Foxton’s, East Coast Real Estate Discounter, Laying Off Almost Everyone

Jonathan Dalton, Phoenix Real Estate AgentIn my aforementioned sales meeting, one of the agents said he’s struggling to compete against brokers and agents offering very, very small commission rates to prospective sellers. It was his feeling, and that of several others in the room, that in a slow real estate market such as ours such models provide even more competition than normal.

Of course, this seemed completely counter-intuitive to me. In slow market conditions, it costs far more to properly market and sell a home than in a fast-moving market. And if brokerages and agents are struggling to stay afloat based on a higher commission rate, how can a company operating on razor-thin margins expect to survive?

Proof came yesterday in the form of news on Foxton’s, a London-based discount real estate brokerage operating primarily in New Jersey, which will be laying off 350 of its remaining 380 employees and likely filing for bankruptcy.

Said John D. Blomquist, Foxton’s senior vice president and general counsel, …

“Foxtons is well run, very efficient, has a great team and has pioneered a new model in the real estate business – a model which has proven itself and, we believe, will have lasting influence on our sector.”

I hate to break it to you John but no, the model hasn’t proven itself and no, it will not have a lasting influence on your sector. If the answers had been affirmative, you would still be in business.

Blomquist said Foxtons has “been battling against a real estate market that recently has turned into a sharp decline, and the company no longer has the liquidity to operate as a going concern.”

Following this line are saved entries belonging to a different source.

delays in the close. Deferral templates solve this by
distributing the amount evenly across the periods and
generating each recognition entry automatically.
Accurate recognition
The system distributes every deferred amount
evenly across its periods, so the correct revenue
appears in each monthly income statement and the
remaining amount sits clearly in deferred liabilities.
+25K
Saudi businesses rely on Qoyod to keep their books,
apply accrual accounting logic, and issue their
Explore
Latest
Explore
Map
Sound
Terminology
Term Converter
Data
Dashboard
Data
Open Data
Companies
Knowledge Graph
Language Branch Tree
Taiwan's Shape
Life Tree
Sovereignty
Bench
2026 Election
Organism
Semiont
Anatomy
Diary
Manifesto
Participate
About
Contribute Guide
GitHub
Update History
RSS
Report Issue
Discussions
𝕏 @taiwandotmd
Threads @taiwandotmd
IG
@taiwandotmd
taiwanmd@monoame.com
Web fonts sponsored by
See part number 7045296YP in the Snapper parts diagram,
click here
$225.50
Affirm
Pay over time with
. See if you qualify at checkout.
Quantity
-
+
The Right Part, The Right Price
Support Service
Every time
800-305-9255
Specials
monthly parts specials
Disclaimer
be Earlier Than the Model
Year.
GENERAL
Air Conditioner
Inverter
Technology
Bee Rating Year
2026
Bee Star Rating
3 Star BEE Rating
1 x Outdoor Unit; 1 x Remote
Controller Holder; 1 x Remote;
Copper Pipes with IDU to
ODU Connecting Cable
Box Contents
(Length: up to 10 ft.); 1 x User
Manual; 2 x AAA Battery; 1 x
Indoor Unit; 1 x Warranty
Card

We’re all battling a real estate market that turned into a sharp decline. But many of us are still here, still working, still selling real estate. Blomquist’s comments sound like all of the excuses that came out of Tuesday’s meeting. Or even the USFL once it was shut down by the NFL two decades ago ago. (Remember the New Jersey Generals, John?)

Apparently the big mistake Foxton’s made was not securing enough venture capital to stay afloat. Of course, even that money eventually runs out. Think some folks up in the Seattle area are taking note?


[tags]real estate marketing, real estate technology, Foxton’s, Redfin[/tags]

Jonathan Dalton

Jonathan Dalton is a 40-plus-year resident of the Valley and has been helping folks buy and sell homes since 2004. He can be reached at 602-502-9693 or info at


  • Jennifer 10 years ago

    Yes, so funny I live in Connecticut used foxtons. Hated them. Also then i used this connecticut flat fee mls relator.

    Site sold the house. So much better than foxtons.

    Not a rip off for once.

  • Jonathan Dalton 10 years ago

    If you’ve got some experience behind you there’s nothing wrong with going the flat fee route. Ends up being less expensive and you know up front what you’re paying for.

    Once you start paying for added value, you expect to get it. And it’s hard to deliver the value when there’s no profit margin.

  • Thomas Johnson 10 years ago

    “a model which has proven itself and, we believe, will have lasting influence on our sector.”

    The lasting influence is that until the consumer assumes some of the risk of the transaction, contingency based real estate fees will be stuck where they are.
    There have been “discount models” before. For the most part, they have made small fortunes for their owners…out of large fortunes.

    The four most dangerous words in business: “This time it’s different.”